Print all the data, keeping every line exactly as it is.

Records for the task:
########

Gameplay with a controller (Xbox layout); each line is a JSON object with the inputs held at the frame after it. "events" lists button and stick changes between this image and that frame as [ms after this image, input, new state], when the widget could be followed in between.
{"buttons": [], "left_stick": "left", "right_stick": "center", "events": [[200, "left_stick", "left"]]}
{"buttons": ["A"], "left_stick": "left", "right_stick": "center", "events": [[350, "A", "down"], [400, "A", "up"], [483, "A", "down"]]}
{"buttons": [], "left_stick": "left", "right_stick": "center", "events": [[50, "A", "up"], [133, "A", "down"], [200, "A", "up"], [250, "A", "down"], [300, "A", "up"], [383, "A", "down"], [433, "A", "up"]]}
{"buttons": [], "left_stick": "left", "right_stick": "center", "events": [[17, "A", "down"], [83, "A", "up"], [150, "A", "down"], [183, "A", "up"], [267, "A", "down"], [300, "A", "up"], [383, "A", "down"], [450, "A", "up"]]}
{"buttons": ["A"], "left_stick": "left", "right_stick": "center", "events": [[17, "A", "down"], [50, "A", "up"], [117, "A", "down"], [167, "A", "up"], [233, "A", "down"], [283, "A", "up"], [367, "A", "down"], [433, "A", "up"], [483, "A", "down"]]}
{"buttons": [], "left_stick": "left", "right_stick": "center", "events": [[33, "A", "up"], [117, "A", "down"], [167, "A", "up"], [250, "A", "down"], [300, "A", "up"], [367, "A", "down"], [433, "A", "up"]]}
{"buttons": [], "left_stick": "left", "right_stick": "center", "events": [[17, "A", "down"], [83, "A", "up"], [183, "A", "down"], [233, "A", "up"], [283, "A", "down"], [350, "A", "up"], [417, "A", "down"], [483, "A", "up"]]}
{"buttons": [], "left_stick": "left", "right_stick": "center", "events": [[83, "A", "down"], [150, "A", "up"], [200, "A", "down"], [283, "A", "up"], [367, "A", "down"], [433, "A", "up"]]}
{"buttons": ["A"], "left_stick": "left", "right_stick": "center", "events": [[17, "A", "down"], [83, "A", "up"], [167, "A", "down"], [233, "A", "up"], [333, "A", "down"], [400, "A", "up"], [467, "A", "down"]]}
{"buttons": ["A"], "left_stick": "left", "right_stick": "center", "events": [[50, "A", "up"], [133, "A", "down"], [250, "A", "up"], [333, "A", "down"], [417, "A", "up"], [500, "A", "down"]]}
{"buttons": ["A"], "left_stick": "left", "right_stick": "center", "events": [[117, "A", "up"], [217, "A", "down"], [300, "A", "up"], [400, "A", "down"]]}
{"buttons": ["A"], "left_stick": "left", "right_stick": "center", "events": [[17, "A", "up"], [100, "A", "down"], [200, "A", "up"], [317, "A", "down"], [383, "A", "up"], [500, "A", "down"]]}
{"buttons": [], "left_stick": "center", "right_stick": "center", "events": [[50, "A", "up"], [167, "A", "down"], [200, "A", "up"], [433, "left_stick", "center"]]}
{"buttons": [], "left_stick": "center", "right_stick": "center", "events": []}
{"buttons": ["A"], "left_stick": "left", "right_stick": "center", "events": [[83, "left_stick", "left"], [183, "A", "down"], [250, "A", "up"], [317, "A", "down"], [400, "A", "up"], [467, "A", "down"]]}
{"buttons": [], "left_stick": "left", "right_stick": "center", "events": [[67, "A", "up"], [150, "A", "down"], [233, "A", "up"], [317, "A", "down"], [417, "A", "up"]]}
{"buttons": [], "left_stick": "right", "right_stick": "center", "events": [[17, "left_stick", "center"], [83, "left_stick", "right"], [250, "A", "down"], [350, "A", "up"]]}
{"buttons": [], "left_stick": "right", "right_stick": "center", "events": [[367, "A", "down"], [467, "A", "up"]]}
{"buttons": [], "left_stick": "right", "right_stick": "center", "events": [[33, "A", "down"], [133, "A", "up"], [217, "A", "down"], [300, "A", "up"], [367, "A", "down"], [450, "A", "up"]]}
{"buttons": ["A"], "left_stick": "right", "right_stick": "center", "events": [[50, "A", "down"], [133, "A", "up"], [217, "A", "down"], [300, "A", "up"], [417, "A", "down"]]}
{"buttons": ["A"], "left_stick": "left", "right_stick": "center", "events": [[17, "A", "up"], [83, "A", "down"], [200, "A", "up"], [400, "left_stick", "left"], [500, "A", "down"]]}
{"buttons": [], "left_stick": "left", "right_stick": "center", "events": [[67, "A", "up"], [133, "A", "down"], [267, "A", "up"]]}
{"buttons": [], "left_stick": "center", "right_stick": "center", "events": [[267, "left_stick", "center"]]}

########

Answer section:
Gameplay with a controller (Xbox layout); each line is a JSON object with the inputs held at the frame after it. "events" lists button and stick changes between this image and that frame as [ms after this image, input, new state], when the widget could be followed in between.
{"buttons": [], "left_stick": "left", "right_stick": "center", "events": [[200, "left_stick", "left"]]}
{"buttons": ["A"], "left_stick": "left", "right_stick": "center", "events": [[350, "A", "down"], [400, "A", "up"], [483, "A", "down"]]}
{"buttons": [], "left_stick": "left", "right_stick": "center", "events": [[50, "A", "up"], [133, "A", "down"], [200, "A", "up"], [250, "A", "down"], [300, "A", "up"], [383, "A", "down"], [433, "A", "up"]]}
{"buttons": [], "left_stick": "left", "right_stick": "center", "events": [[17, "A", "down"], [83, "A", "up"], [150, "A", "down"], [183, "A", "up"], [267, "A", "down"], [300, "A", "up"], [383, "A", "down"], [450, "A", "up"]]}
{"buttons": ["A"], "left_stick": "left", "right_stick": "center", "events": [[17, "A", "down"], [50, "A", "up"], [117, "A", "down"], [167, "A", "up"], [233, "A", "down"], [283, "A", "up"], [367, "A", "down"], [433, "A", "up"], [483, "A", "down"]]}
{"buttons": [], "left_stick": "left", "right_stick": "center", "events": [[33, "A", "up"], [117, "A", "down"], [167, "A", "up"], [250, "A", "down"], [300, "A", "up"], [367, "A", "down"], [433, "A", "up"]]}
{"buttons": [], "left_stick": "left", "right_stick": "center", "events": [[17, "A", "down"], [83, "A", "up"], [183, "A", "down"], [233, "A", "up"], [283, "A", "down"], [350, "A", "up"], [417, "A", "down"], [483, "A", "up"]]}
{"buttons": [], "left_stick": "left", "right_stick": "center", "events": [[83, "A", "down"], [150, "A", "up"], [200, "A", "down"], [283, "A", "up"], [367, "A", "down"], [433, "A", "up"]]}
{"buttons": ["A"], "left_stick": "left", "right_stick": "center", "events": [[17, "A", "down"], [83, "A", "up"], [167, "A", "down"], [233, "A", "up"], [333, "A", "down"], [400, "A", "up"], [467, "A", "down"]]}
{"buttons": ["A"], "left_stick": "left", "right_stick": "center", "events": [[50, "A", "up"], [133, "A", "down"], [250, "A", "up"], [333, "A", "down"], [417, "A", "up"], [500, "A", "down"]]}
{"buttons": ["A"], "left_stick": "left", "right_stick": "center", "events": [[117, "A", "up"], [217, "A", "down"], [300, "A", "up"], [400, "A", "down"]]}
{"buttons": ["A"], "left_stick": "left", "right_stick": "center", "events": [[17, "A", "up"], [100, "A", "down"], [200, "A", "up"], [317, "A", "down"], [383, "A", "up"], [500, "A", "down"]]}
{"buttons": [], "left_stick": "center", "right_stick": "center", "events": [[50, "A", "up"], [167, "A", "down"], [200, "A", "up"], [433, "left_stick", "center"]]}
{"buttons": [], "left_stick": "center", "right_stick": "center", "events": []}
{"buttons": ["A"], "left_stick": "left", "right_stick": "center", "events": [[83, "left_stick", "left"], [183, "A", "down"], [250, "A", "up"], [317, "A", "down"], [400, "A", "up"], [467, "A", "down"]]}
{"buttons": [], "left_stick": "left", "right_stick": "center", "events": [[67, "A", "up"], [150, "A", "down"], [233, "A", "up"], [317, "A", "down"], [417, "A", "up"]]}
{"buttons": [], "left_stick": "right", "right_stick": "center", "events": [[17, "left_stick", "center"], [83, "left_stick", "right"], [250, "A", "down"], [350, "A", "up"]]}
{"buttons": [], "left_stick": "right", "right_stick": "center", "events": [[367, "A", "down"], [467, "A", "up"]]}
{"buttons": [], "left_stick": "right", "right_stick": "center", "events": [[33, "A", "down"], [133, "A", "up"], [217, "A", "down"], [300, "A", "up"], [367, "A", "down"], [450, "A", "up"]]}
{"buttons": ["A"], "left_stick": "right", "right_stick": "center", "events": [[50, "A", "down"], [133, "A", "up"], [217, "A", "down"], [300, "A", "up"], [417, "A", "down"]]}
{"buttons": ["A"], "left_stick": "left", "right_stick": "center", "events": [[17, "A", "up"], [83, "A", "down"], [200, "A", "up"], [400, "left_stick", "left"], [500, "A", "down"]]}
{"buttons": [], "left_stick": "left", "right_stick": "center", "events": [[67, "A", "up"], [133, "A", "down"], [267, "A", "up"]]}
{"buttons": [], "left_stick": "center", "right_stick": "center", "events": [[267, "left_stick", "center"]]}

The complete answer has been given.